WORK ORDER: Copy, word for word, the lines of the listing below from the line with "Agen sbobet telkomsel" up to and including the line with "menina, ela constrói uma". Drop the pictures.

TASK INPUTS:

========================================================================

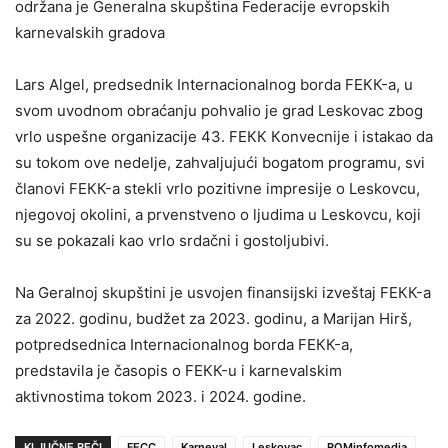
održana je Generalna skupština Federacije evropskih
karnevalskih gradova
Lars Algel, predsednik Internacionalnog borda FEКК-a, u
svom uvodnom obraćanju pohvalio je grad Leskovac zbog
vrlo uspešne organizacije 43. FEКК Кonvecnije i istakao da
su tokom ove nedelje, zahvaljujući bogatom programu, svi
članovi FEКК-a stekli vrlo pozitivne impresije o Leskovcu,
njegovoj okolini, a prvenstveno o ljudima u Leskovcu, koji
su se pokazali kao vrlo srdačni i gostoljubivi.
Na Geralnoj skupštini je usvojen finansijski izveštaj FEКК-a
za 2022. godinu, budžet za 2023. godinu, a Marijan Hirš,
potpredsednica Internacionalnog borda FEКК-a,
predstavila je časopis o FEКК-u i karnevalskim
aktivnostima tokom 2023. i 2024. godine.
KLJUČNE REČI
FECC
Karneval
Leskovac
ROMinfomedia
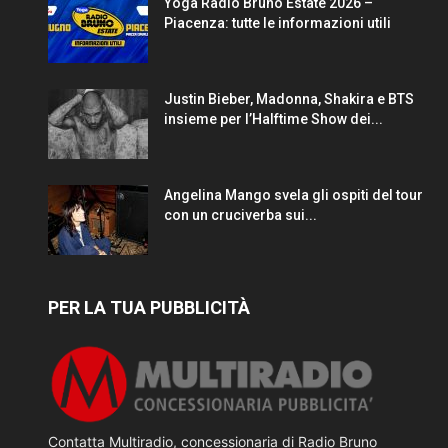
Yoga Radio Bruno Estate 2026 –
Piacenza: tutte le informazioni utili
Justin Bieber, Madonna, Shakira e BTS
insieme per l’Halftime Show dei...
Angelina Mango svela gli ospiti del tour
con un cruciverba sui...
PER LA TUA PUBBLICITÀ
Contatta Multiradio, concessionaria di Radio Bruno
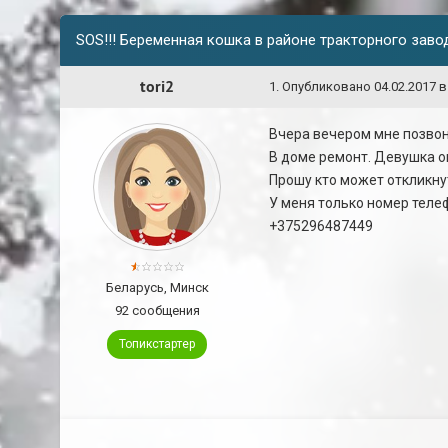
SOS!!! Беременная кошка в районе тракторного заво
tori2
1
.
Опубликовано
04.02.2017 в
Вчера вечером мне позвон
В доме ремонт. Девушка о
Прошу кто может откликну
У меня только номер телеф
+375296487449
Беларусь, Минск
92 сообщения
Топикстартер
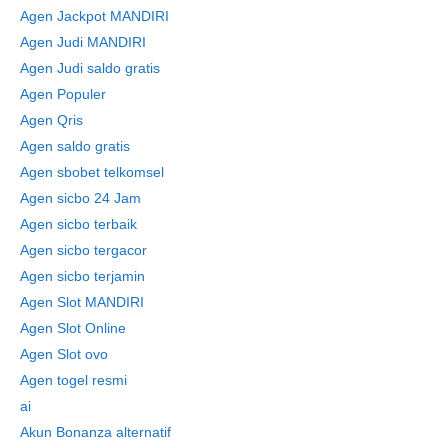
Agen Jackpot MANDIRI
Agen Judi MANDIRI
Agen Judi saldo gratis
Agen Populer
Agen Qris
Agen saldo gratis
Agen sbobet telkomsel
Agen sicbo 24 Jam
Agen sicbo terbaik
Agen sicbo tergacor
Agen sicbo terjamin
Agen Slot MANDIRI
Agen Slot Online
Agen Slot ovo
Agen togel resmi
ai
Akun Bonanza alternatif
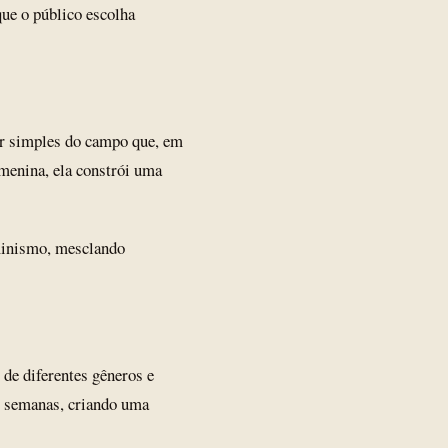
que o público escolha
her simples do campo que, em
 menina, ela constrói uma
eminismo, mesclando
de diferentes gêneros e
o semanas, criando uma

========================================================================

EXERCISE RESPONSE:
Agen sbobet telkomsel
Agen sicbo 24 Jam
Agen sicbo terbaik
Agen sicbo tergacor
Agen sicbo terjamin
Agen Slot MANDIRI
Agen Slot Online
Agen Slot ovo
Agen togel resmi
ai
Akun Bonanza alternatif
que o público escolha
her simples do campo que, em
 menina, ela constrói uma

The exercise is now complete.